O novo filme de Luc Besson Lucy, estrelado por Scarlett Johansson, estreia amanhã nos cinemas de todo o país. É baseado no mito imortal de que usamos apenas 10% dos nossos cérebros. A personagem de Johansson é implantada com drogas que lhe permitem ter acesso a 100% da sua capacidade cerebral. Ela posteriormente ganha a capacidade de aprender chinês em um instante, bater nos bandidos e jogar carros com a mente (entre outros novos talentos). Morgan Freeman interpreta o professor neurocientista Norman, que construiu sua carreira em torno da reivindicação dos 10 por cento. “Estima-se que a maioria dos seres humanos usa apenas 10% da capacidade do cérebro”, diz ele, “Imagine se pudéssemos acessar 100%”
Como acontece, escrevi um livro sobre mitos cerebrais (Great Myths of the Brain; a ser lançado em novembro). Pensei em usar o que aprendi para dar uma explicação de 60 segundos sobre o mito dos 10 por cento.
Great Myths of the Brainem, de Christian Jarrett, foi publicado em 2014. Compre na Amazon.
Ninguém sabe ao certo. Uma teoria popular diz que o jornalista Lowell Thomas ajudou a espalhar o mito no seu prefácio ao livro de auto-ajuda de Dale Carnegie, How to Win Friends and Influence People (Como Ganhar Amigos e Influenciar Pessoas). Thomas citou mal o brilhante psicólogo americano William James como dizendo que a pessoa média especificamente “desenvolve apenas 10% de sua capacidade mental latente”. Na verdade, James tinha-se referido mais vagamente à nossa “energia mental latente”. Outros afirmaram que Einstein atribuiu a sua capacidade intelectual à capacidade de usar mais de 10% do seu cérebro, mas isto em si é um mito. Outra possível fonte do mito dos 10 por cento é a descoberta do neurocirurgião Wilder Penfield nos anos 30 do “córtex silencioso” – áreas do cérebro que pareciam não ter função quando ele as estimulava com eletricidade. Sabemos hoje que estas áreas são funcionais.

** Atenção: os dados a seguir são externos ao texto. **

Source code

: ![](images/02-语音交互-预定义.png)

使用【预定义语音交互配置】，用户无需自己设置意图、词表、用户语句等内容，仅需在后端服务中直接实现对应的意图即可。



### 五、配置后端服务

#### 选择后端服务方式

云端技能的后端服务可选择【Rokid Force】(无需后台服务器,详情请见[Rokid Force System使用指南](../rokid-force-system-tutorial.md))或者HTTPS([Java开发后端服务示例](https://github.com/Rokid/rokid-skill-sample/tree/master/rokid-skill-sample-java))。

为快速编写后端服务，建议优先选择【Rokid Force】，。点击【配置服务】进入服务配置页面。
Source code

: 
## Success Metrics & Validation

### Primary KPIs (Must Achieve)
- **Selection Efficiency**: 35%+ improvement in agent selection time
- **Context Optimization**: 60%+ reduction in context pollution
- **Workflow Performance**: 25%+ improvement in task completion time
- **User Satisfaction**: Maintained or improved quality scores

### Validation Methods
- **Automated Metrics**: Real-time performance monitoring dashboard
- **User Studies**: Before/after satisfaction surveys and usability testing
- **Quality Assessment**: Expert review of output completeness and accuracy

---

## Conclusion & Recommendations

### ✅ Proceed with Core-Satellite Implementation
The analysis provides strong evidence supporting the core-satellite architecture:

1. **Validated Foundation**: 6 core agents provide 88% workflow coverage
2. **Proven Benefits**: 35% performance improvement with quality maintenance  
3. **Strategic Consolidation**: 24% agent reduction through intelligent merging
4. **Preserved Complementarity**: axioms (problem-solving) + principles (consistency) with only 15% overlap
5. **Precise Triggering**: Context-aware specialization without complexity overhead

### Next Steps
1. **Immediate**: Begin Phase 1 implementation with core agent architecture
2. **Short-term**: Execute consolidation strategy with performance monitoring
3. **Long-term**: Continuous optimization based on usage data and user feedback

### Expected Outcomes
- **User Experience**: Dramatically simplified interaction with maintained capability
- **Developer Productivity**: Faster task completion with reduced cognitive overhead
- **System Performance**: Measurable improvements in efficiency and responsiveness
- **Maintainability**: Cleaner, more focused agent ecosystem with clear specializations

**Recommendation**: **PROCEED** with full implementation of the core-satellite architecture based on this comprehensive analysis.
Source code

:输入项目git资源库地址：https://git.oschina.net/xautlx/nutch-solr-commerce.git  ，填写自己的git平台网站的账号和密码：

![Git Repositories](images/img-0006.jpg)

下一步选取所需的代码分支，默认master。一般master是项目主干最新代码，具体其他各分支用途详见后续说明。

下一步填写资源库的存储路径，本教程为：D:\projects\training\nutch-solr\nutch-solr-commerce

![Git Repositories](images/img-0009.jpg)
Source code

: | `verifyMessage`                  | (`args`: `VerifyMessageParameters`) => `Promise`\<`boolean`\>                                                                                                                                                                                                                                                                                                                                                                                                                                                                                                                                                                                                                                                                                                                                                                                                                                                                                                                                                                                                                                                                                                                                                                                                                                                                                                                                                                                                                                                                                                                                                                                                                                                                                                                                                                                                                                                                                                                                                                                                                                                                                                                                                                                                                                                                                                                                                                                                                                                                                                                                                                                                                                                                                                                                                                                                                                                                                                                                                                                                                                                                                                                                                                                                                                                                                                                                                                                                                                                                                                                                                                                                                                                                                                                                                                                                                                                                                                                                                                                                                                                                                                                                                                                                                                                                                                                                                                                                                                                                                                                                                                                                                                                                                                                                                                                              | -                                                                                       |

Não, o filme de 2011 sem limites, estrelado por Bradley Cooper, foi baseado na mesma ideia, só que o valor preciso foi colocado nos 20%. O personagem de Cooper toma um comprimido que lhe permite aceder a 100%. Tanto o filme Defending Your Life, de 1991 (graças a A Voice in The Wilderness por sinalizar isso nos comentários), quanto o Flight of the Navigator (1986) incluem afirmações de que a maioria de nós usa uma fração de nossos cérebros. O mito é também invocado na série de TV Heroes, para explicar porque algumas pessoas têm poderes especiais.
Aparentemente assim. Por exemplo, em 2012, um inquérito aos professores das escolas na Grã-Bretanha e na Holanda descobriu que 48% e 46%, respectivamente, apoiavam o mito. No ano passado, uma pesquisa da Fundação Michael J Fox para a Pesquisa de Parkinson nos EUA descobriu que 65% das pessoas acreditavam no mito.
Com certeza não existe verdade na ideia de que usamos apenas 10% da nossa matéria neural. As varreduras cerebrais modernas mostram actividade a percorrer todo o órgão, mesmo quando estamos a descansar. Pequenos danos cerebrais podem ter efeitos devastadores – não o que seria de esperar se tivéssemos 90 por cento de capacidade disponível. Considere também a situação quando o tecido neural que representa um membro é tornado redundante pela perda desse membro. Muito rapidamente, as áreas vizinhas recrutam esse tecido para novas funções, por exemplo, para representar outras regiões do corpo. Isto mostra como o cérebro utiliza prontamente todo o tecido neural disponível.
Para muitas pessoas, o mito dos 10 por cento soa tanto viável como apelativo porque elas o vêem em termos de potencial humano. Muitos de nós acreditamos que poderíamos conseguir muito mais – aprender línguas, instrumentos musicais, habilidades desportivas – se nos aplicássemos. É fácil ver como isto se transforma na ideia de que usamos apenas 10% da capacidade ou potencial do nosso cérebro.
Incomoda certamente muitos neurocientistas. Há tantos mal-entendidos generalizados sobre o cérebro que os cientistas acham extremamente inútil ter mais disparates espalhados a milhões de espectadores de cinema. Outras pessoas com quem falei são mais otimistas e acham que o público vai perceber que as alegações não são para ser levadas a sério. Tenho que admitir, eu gostei do Limitless apesar da premissa idiota.
Eu ainda não vi a Lucy. Eu adoraria ouvir seus pensamentos sobre se é um bom filme, apesar da má ciência, e se assim for, isso justifica a propagação do mito dos 10 por cento?